– Не смей так говорить о ней, – рычит он. От него пахнет вином. – Никогда.
Меня захлестывает гнев, возмущение. Вот, значит, как можно вывести из себя моего невозмутимого супруга. Оскорбив Кит.
– Ты подарил Кит браслет с бриллиантами, – бросаю я ему в лицо. – Я нашла его в твоей машине – и думала, что это для меня. Но сегодня она заявилась в нем на работу, совершенно невозмутимо – хоть наплюй в глаза…
Он отшатывается. Кровь отливает от его лица.
– Я могу это доказать, отследить по квитанции ювелирного магазина. Я слышала, в полиции любят доказательства.
– Прекрати говорить о полиции! – орет Патрик. Его прямо перекосило всего.
– Ты убил Грега, чтобы убрать его с дороги? Или Кит велела тебе это сделать?
– Насколько я понимаю, это ты убила Грега! – Выкрикивает Патрик, наставив на меня палец. – Ты же совершенно сумасшедшая! Черт тебя возьми, ты же чуть не отравила ее в тот вечер – я могу рассказать в полиции об этом! А сама, наверное, бросилась к ним домой и зарезала Грега – чтобы ее подставить?
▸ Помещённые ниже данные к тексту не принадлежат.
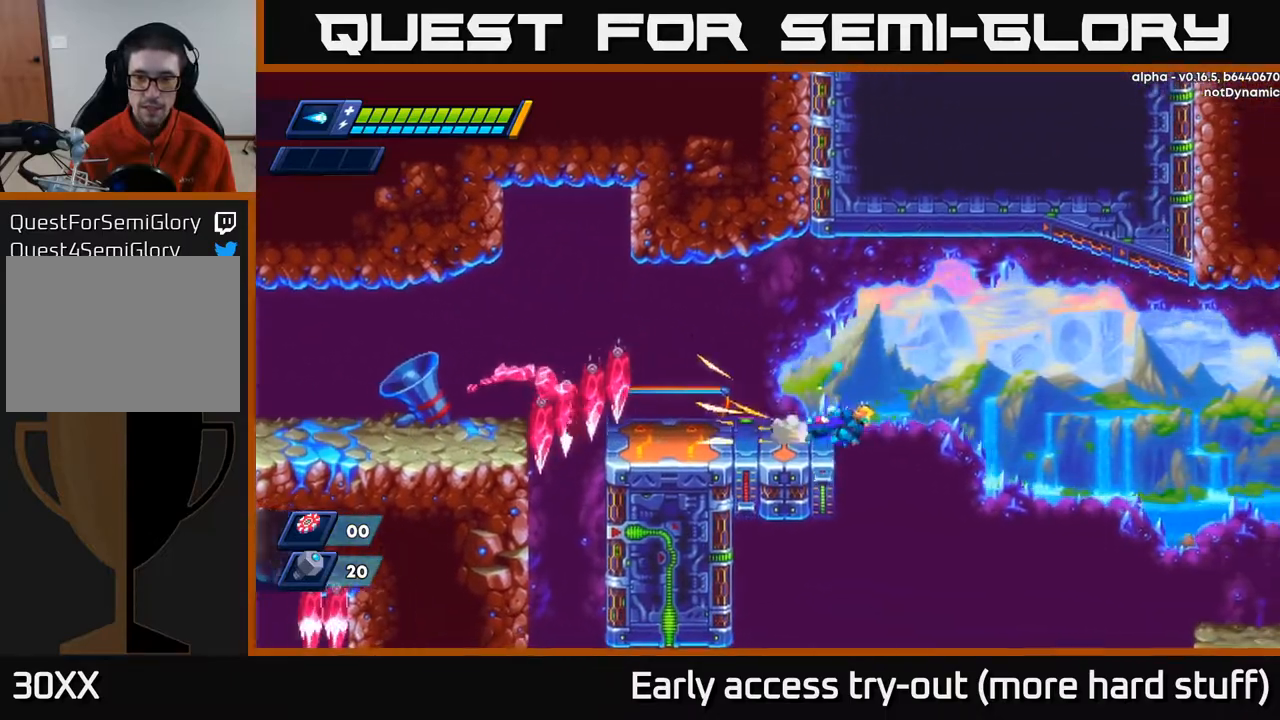
{"buttons": ["A", "R2", "DPAD_RIGHT"], "right_stick": "center", "events": [[100, "A", "down"]]}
Может, это ты хотела убрать ее с дороги!
Я ошеломлена.
– Что? – Поразительно, как Патрику могла прийти в голову настолько невероятная чушь. Он додумался до этого, когда я призналась, что кинула снотворное в коктейль Кит? – Браво, хорошая попытка. Но у меня полно свидетелей, все видели, что я оставалась на балу до конца. Даже не пытайся повесить это на меня.
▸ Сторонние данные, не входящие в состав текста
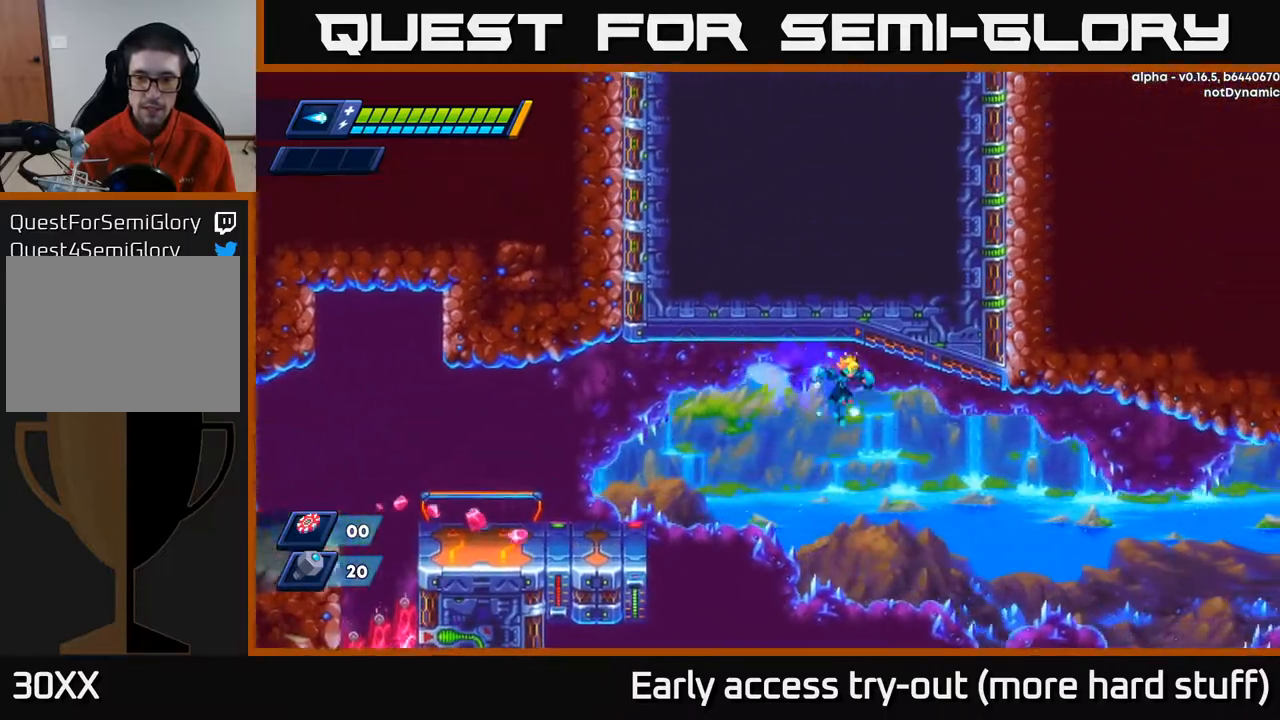
{"buttons": ["DPAD_RIGHT"], "right_stick": "down", "events": [[117, "A", "up"], [117, "R2", "up"], [150, "right_stick", "down-left"], [217, "R2", "down"], [233, "right_stick", "down"], [367, "R2", "up"]]}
– Но и я этого не делал тоже. – Вдруг выражение его глаз меняется, они полны мольбы. – Я клянусь, Линн. Клянусь. Прошу, не говори ничего копам.
– Перестань с ней встречаться – тогда не скажу.
И я смотрю на него с видом превосходства. Он даже не стал отрицать, что встречается с Кит. Возможно, не видит в этом смысла. А мне, в сущности, это не так уж и важно. Мне нужно только получить преимущество. Хочу, чтобы Патрик вновь попал под мое влияние. Чтобы все опять было как раньше. Патрику это будет только на пользу. Рядом со мной он расцветает. Взмывает вверх.
Я чувствую какое-то извращенное удовольствие даже от одних этих мыслей. Не успев сообразить, что делаю, я роняю нож, обхватываю его лицо руками и горячо целую. Сначала – я это чувствую – он сопротивляется, но затем уступает, отвечает на поцелуй, обнимает, прижимается ко мне всем телом. Я вцепляюсь ему в плечи. И целую, целую его со страстью победительницы, но также и жены, испытывающей облегчение. Он мой.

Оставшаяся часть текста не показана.